This is a book I’ve been looking forward to reading for some time, as I supported it in advance on Unbound. Robert Wringham is a writer, performer, and editor of the New Escapologist. His advocates a free and simpler lifestyle, and his book is all about escaping from work, consumerism, and despair.
Why would you want to escape? Because on average we will each spend 87,000 hours at work. That’s more of our lives than many of us are prepared to give, especially in a job that we don’t particularly believe in, or that doesn’t seem socially useful. Our timetables are decided in advance, and we have limited freedom to travel and see the world. Being tied to one place, we seek our consolation in earning and spending, acquiring a houseful of trinkets. Those, in turn, keep us in place: we have to keep earning to pay the mortgage, and now we have all this stuff to move around.
This, says Wringham, is a trap. And the thing to do with a trap is to escape it, preferably with flair and panache, like Harry Houdini.
The book begins by examining the things that deprive us of our freedom – work, consumerism, bureaucracy, and our own brains, which so often work against our better intentions. Then Wringham explores the things that actually lead to a good life, the true sources of satisfaction, and what life might look like if we were to spring the trap and pursue those instead.
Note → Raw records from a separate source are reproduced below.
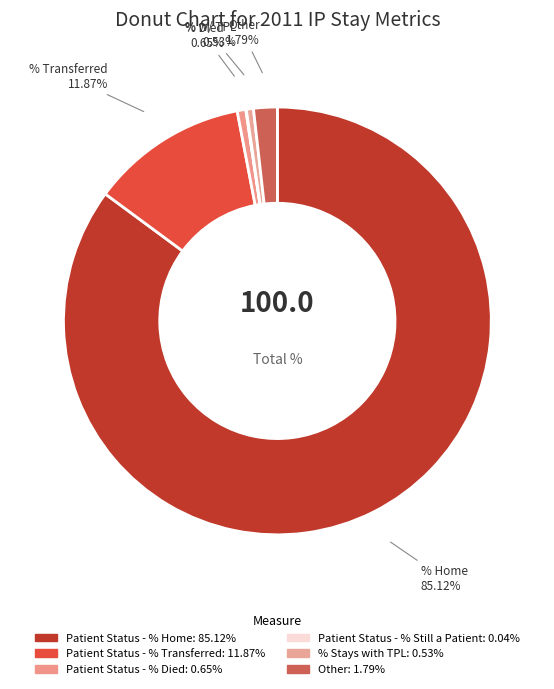

Rank the categories by value from highest to lowest.

Patient Status - % Home, Patient Status - % Transferred, Other, Patient Status - % Died, % Stays with TPL, Patient Status - % Still a Patient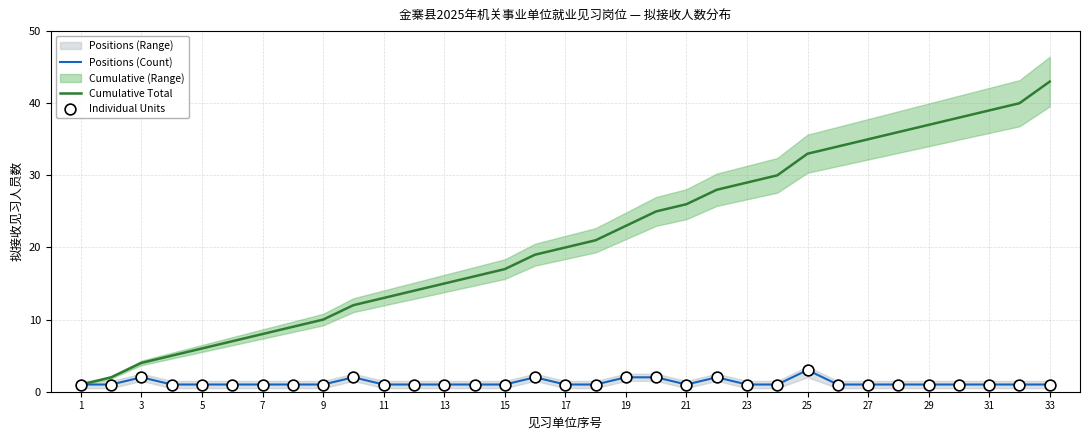

Which series has the largest Y range (max minus min)?

Cumulative Total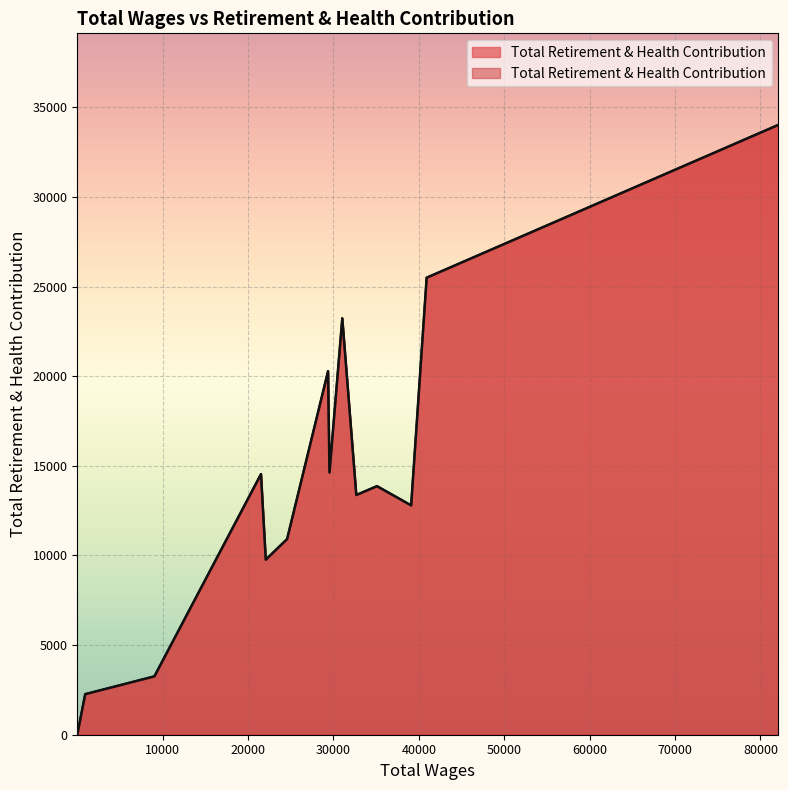

Which category has the highest value across all series?

82118.0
Finally, we get to escape routes. The ideal is not, as the sceptics might suppose, to be a sponger or layabout, nor to win the lottery and live a life of affluent ease. The aim is to be master of our own lives, to do the work we choose rather than the work we feel forced into. That may involve a well chosen job or a part-time occupation, freelancing or being self sufficient. And it will also involve cutting back our expenditures.
That’s where the book is perhaps most subversive. Many people, when asking how they can get away without working, naturally ask how much they will need to live on. Wringham is more interested in how little we need to live on. “When you have half the desire of the average person you become twice as rich. If we want to make enough money to escape with a reasonable standard of comfort, we need to reconsider the values typically instilled into the worker-consumer.”
That means avoiding debt at all cost. Wringham lives alternately between Montreal and Glasgow, so he recommends minimalism to remain footloose and free to move. “Western culture has an acquisitive bent to it” he writes. “You’d do well to quash this desire.” Fundamentally, it’s a mindset. We’ll need to put aside competitive comparisons, social pressure to ‘get a proper job’, and silence our own status-seeking egos. That means there’s a degree of practice and discipline to escapology, as Houdini could attest.
Escape Everything is funny, tongue-in-cheek, but also wise and practical, with Wringham leading by example. There’s a social and environmental awareness to the book too. Though the focus is on freedom, there’s no doubt that ducking out of full time work is one of the most powerful responses to consumerism. As Wringham says, “quitting your job could be one of the most radical things you ever do.”
I really enjoyed Escape Everything. To me it feels like Wringham and I are preaching the same sermon, though Rob’s approach is more artful and entertaining. There are all sorts of things we can and should do to create a fairer and more sustainable world. But as the book says, “until society changes to facilitate a good life for all, we have escapology to get us there as individuals.”